The big hoot at the typographers conference this weekend in the Poconos was Dan Rather’s ham-handed forgeries. It does my typographic heart good to see so many people arguing about fonts, but I can’t believe that people at CBS could be so stupid. Last week’s 60 Minutes attack on President Bush’s National Guard service used four documents purported to be typewritten by Texas Air National Guard officials in 1972 and 1973.
The first glance at the first document on the list (click at left) should have sent up warning flares: centered headlines, proportional Times Roman font, true superscripts, suspiciously tight letterspacing, curly quotes — to assume this page came from the typewriter of a lieutenant colonel in Texas (whose family says he didn’t type) in 1972 took an affirmative suspension of disbelief. There must be someone at CBS old enough to remember typewritten manuscript and to have been skeptical about these pages, especially in light of the many stylistic errors and the fact that so many other parts of the story are shaky.
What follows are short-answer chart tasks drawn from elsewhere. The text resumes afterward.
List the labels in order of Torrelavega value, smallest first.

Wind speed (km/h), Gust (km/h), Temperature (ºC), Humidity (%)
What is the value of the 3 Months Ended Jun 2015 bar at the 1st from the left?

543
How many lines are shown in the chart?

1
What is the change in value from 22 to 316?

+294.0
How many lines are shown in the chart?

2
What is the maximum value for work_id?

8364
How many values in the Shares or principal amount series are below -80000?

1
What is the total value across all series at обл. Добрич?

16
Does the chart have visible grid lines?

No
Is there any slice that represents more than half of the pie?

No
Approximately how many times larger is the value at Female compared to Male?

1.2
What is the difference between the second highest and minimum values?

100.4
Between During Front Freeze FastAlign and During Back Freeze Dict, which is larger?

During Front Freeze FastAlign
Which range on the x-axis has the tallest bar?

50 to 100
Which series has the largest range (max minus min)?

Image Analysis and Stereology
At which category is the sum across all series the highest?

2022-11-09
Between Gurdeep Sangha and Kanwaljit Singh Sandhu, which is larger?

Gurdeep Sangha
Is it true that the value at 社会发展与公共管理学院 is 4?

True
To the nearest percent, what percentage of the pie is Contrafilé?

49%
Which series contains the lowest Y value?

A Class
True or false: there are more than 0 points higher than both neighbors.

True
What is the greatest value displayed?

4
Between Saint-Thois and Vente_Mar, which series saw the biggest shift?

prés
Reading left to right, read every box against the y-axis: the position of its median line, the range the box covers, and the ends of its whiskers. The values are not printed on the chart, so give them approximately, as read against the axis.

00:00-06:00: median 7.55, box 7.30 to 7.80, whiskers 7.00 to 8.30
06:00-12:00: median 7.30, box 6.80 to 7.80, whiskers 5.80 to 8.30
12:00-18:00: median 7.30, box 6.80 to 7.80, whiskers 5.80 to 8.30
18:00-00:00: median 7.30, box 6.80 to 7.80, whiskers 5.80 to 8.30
As tracked by Mickey Kaus in Slate, many smart blogs like the formidable FlounderCraft, Powerline and Little Green Footballs started picking the documents apart the moment they hit the airwaves, and of course the inevitable conspiracy theories have sprung up blaming dark forces for the confusion.
Unindicted co-conspirators like the Boston Globe have been caught shaving the truth, and competitors like Investors Business Daily and ABC News have helpfully pointed out that “questions are being raised.”
Who cares what either candidate did thirty years ago? Whichever side you’re on in the presidential contest, it’s fun to see the pompous, improvident grandsons of Murrow get caught with their thumbs on the scale by a posse of bloggers in their pajamas. I love the Internet.